**Excerpted text**
------------------------------------------------

1) Sausages that aren't frankfurters
2) Butter that in all likelihood comes from a cow
3) Milk that doesn't stay 'fresh' for a month
4) Chocolate
5) Potatoes that aren't of the sweet variety
6) Hummus
7) bread - from wheaten to soda, the craving just gets worse
8) Crisps

There are others, of course. It is a weird social anomaly that whenever a group of Irish people get together in Korea, they will begin to talk - and for a lengthy period of time - about what foods they miss the most. People come back to Korea with the strangest things in their hand luggage - squished Denny's sausages, salt and vinegar Tayto crisps - these are things that you will never lose the taste for. Just thought I'd warn you.

I am writing this and am suddenly aware that I feel quite giddy. I have a bad cold and 'injected' tonsils, as my doctor told me. I assume he meant 'infected'. Anyway, a visit to a Korean doctor means that you usually get a vitamin shot. In the ass. I was quite disappointed not to get one today. I even lingered around the counter when they gave me my prescription, looking anxiously at them in case they had forgotten. And Korean medication leaves you with, as Shaun says, a 'floaty' feeling. Teaching suddenly doesn't seem important anymore.

Speaking of Shaun, he has just said an amusing anecdote about how he has been teaching a kid for two months, under the impression that the long-haired child in question was a girl. It turns out that he is a she-male. He has already used the pronoun 'she' on his report card. Phew, wouldn't like to have to handle that one when the gender issue psychiatrist is called in.

The Omara Portuondo concert was amazing. She is yet another grandmother who is still kicking it, and doing it well. I also met a guy, Chris, who was six foot eight tall and had hands the size of small American states. He could pick up a pitcher of beer like it was a pint glass. I spent a large part of the night staring rudely at him.

------------------------------------------------

**Stored data**
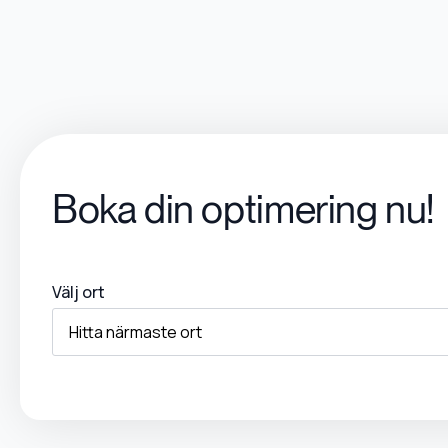
Boka din optimering nu!
Välj ort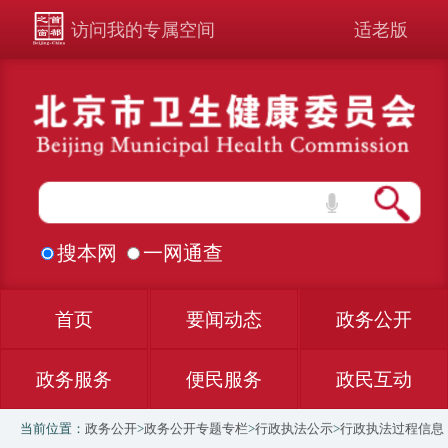
访问我的专属空间
适老版
搜本网
一网通查
首页
要闻动态
政务公开
政务服务
便民服务
政民互动
当前位置：
政务公开
>
政务公开专题专栏
>
行政执法公示
>
行政执法过程信息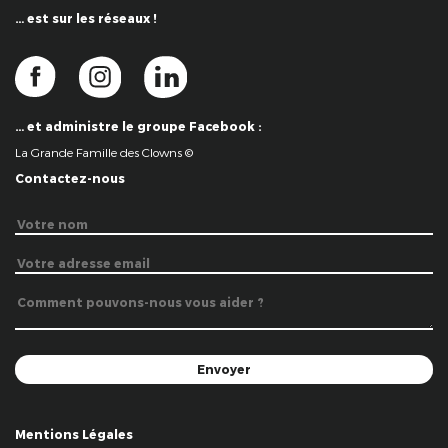
… est sur les réseaux !
… et administre le groupe Facebook :
La Grande Famille des Clowns ©
Contactez-nous
Mentions Légales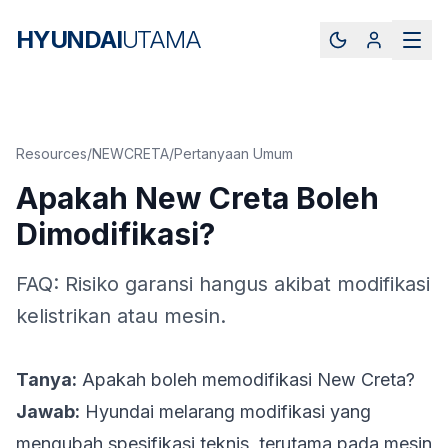
HYUNDAI
UTAMA
Resources
/
NEWCRETA
/
Pertanyaan Umum
Apakah New Creta Boleh
Dimodifikasi?
FAQ: Risiko garansi hangus akibat modifikasi
kelistrikan atau mesin.
Tanya:
Apakah boleh memodifikasi New Creta?
Jawab:
Hyundai melarang modifikasi yang
mengubah spesifikasi teknis, terutama pada mesin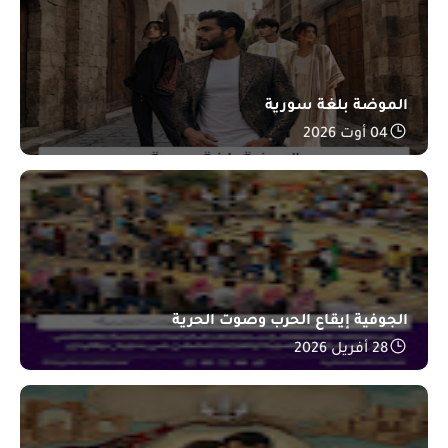
الموضة بلغة سورية
04 أوت 2026
الجوفية إيقاع الحرب وصوت الحرية
28 أفريل 2026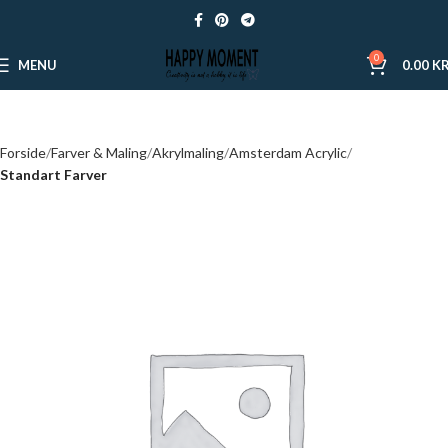
0
MENU
0.00
KR
Forside
Farver & Maling
Akrylmaling
Amsterdam Acrylic
Standart Farver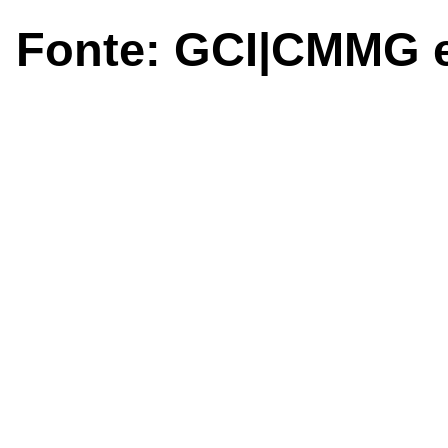
Fonte: GCI|CMMG 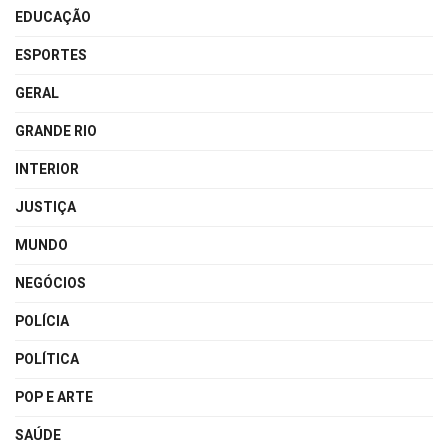
EDUCAÇÃO
ESPORTES
GERAL
GRANDE RIO
INTERIOR
JUSTIÇA
MUNDO
NEGÓCIOS
POLÍCIA
POLÍTICA
POP E ARTE
SAÚDE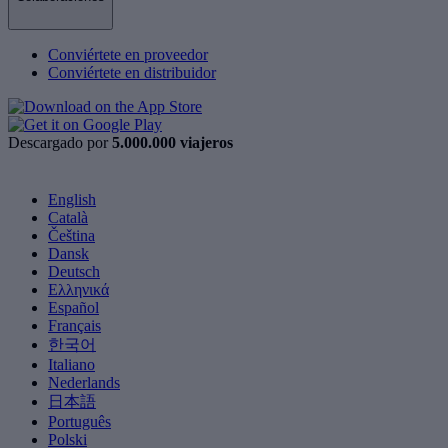
Conviértete en proveedor
Conviértete en distribuidor
Descargado por
5.000.000 viajeros
English
Català
Čeština
Dansk
Deutsch
Ελληνικά
Español
Français
한국어
Italiano
Nederlands
日本語
Português
Polski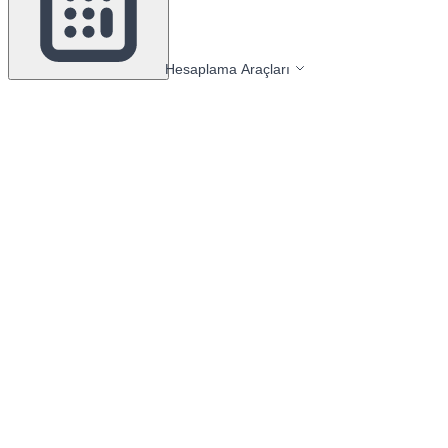
Hesaplama Araçları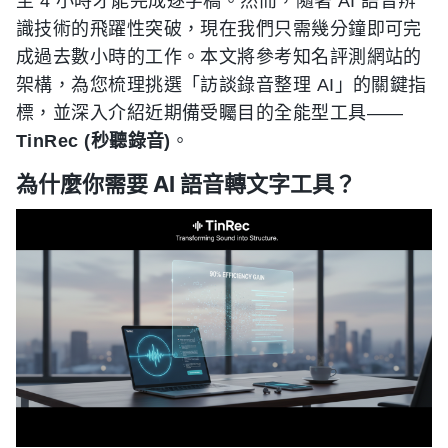
至 4 小時才能完成逐字稿。然而，隨著 AI 語音辨
識技術的飛躍性突破，現在我們只需幾分鐘即可完
成過去數小時的工作。本文將參考知名評測網站的
架構，為您梳理挑選「訪談錄音整理 AI」的關鍵指
標，並深入介紹近期備受矚目的全能型工具——
TinRec (秒聽錄音)
。
為什麼你需要 AI 語音轉文字工具？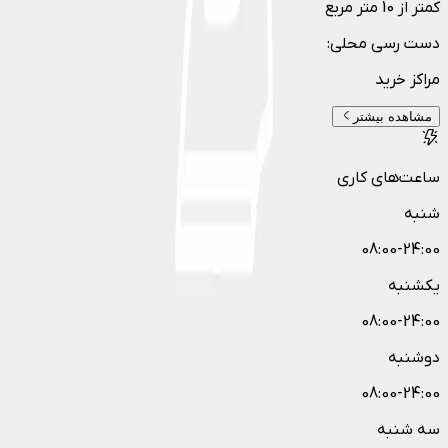
کمتر از 10 متر مربع
دست رسی محلی
:
مراکز خرید
مشاهده بیشتر
ساعت‌های کاری
شنبه
08:00-24:00
یکشنبه
08:00-24:00
دوشنبه
08:00-24:00
سه شنبه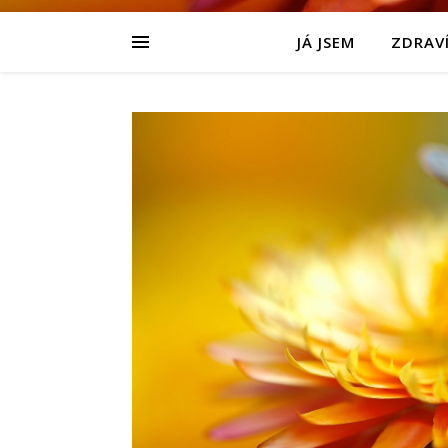
JÁ JSEM
ZDRAVÍ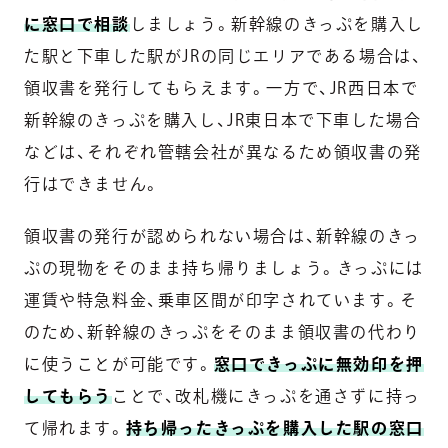
に窓口で相談
しましょう。新幹線のきっぷを購入し
た駅と下車した駅がJRの同じエリアである場合は、
領収書を発行してもらえます。一方で、JR西日本で
新幹線のきっぷを購入し、JR東日本で下車した場合
などは、それぞれ管轄会社が異なるため領収書の発
行はできません。
領収書の発行が認められない場合は、新幹線のきっ
ぷの現物をそのまま持ち帰りましょう。きっぷには
運賃や特急料金、乗車区間が印字されています。そ
のため、新幹線のきっぷをそのまま領収書の代わり
に使うことが可能です。
窓口できっぷに無効印を押
してもらう
ことで、改札機にきっぷを通さずに持っ
て帰れます。
持ち帰ったきっぷを購入した駅の窓口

------------------------------------------------

**What is being asked**
Write out the passage from the text on living in Korea, starting at "There are others, of" and ending at "I'd warn you.", with every word unchanged.

**Response to this exercise**
There are others, of course. It is a weird social anomaly that whenever a group of Irish people get together in Korea, they will begin to talk - and for a lengthy period of time - about what foods they miss the most. People come back to Korea with the strangest things in their hand luggage - squished Denny's sausages, salt and vinegar Tayto crisps - these are things that you will never lose the taste for. Just thought I'd warn you.